Fig 7. Whole-mount in situ hybridization of SmedCB shows labeling throughout the worm gut in intact and regenerating animals.

An in situ DIG-12-UTP riboprobe against SmedCB shows labeling throughout the branched intestine. This pattern is observed in worms fixed four days after feeding (A) and eight days after feeding (B). For regenerating worms, animals were fixed three, five, or seven days after amputation. Some regenerating animals have strong labeling near the blastema (newly regenerated tissue, circled in red) as well as the newly-forming gut. Amputated heads (C) have labeling in the blastema up to seven days after amputation, while pharynxes (D) only show labeling near the blastema for three days. Tails (E) exhibit an intermediate phenotype with blastema labeled five days after amputation. All animals were treated with 1:100 dilution of the same riboprobe.

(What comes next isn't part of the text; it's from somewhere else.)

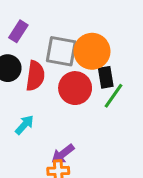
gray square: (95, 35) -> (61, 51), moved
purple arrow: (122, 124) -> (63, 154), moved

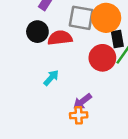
red semicircle: (35, 76) -> (60, 38), turned -105
red circle: (75, 88) -> (102, 58), moved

Fig 8. SmedCB shows a transient spike of protease activity following digestion and amputation, while chemical inhibition of both cathepsin B and L leads to a significant decrease in regeneration.

(A) Whole worm lysate from S. mediterranea was labeled with the activity-based probe DCG-04 and resolved using SDS-PAGE. Western blot against the biotin tag of DCG-04 was used to analyze activity levels. S. mediterranea lysate showed an increase in cathepsin B labeling following digestion (day 4–6) before returning to base levels by day 14. B) When S. mediterranea worms were amputated following feeding, the increase in DCG-04 signal extended to day 8 before returning to baseline. The large upper band was quantified as SmedCB activity; five micrograms of total protein was used in each reaction with 10μM DCG-04. (C) Worms treated with SmedCB dsRNA did not show any significant defects in regeneration compared to untreated controls, but treatment with K11777 (D) showed a highly significant decrease in growth compared to vehicle worms. This effect was dose dependent. Relative changes in area are reported to account for any differences in initial size of worms selected. A negative value indicates that fragments shrank over time (heads), while positive values show relative growth. K11777 treated worms, on average, grew less (pharynxes, tails) and shrank more (heads), than untreated worms. These results were highly significant at 40 and 50μM treatment in all fragments, but not significant at lower concentrations.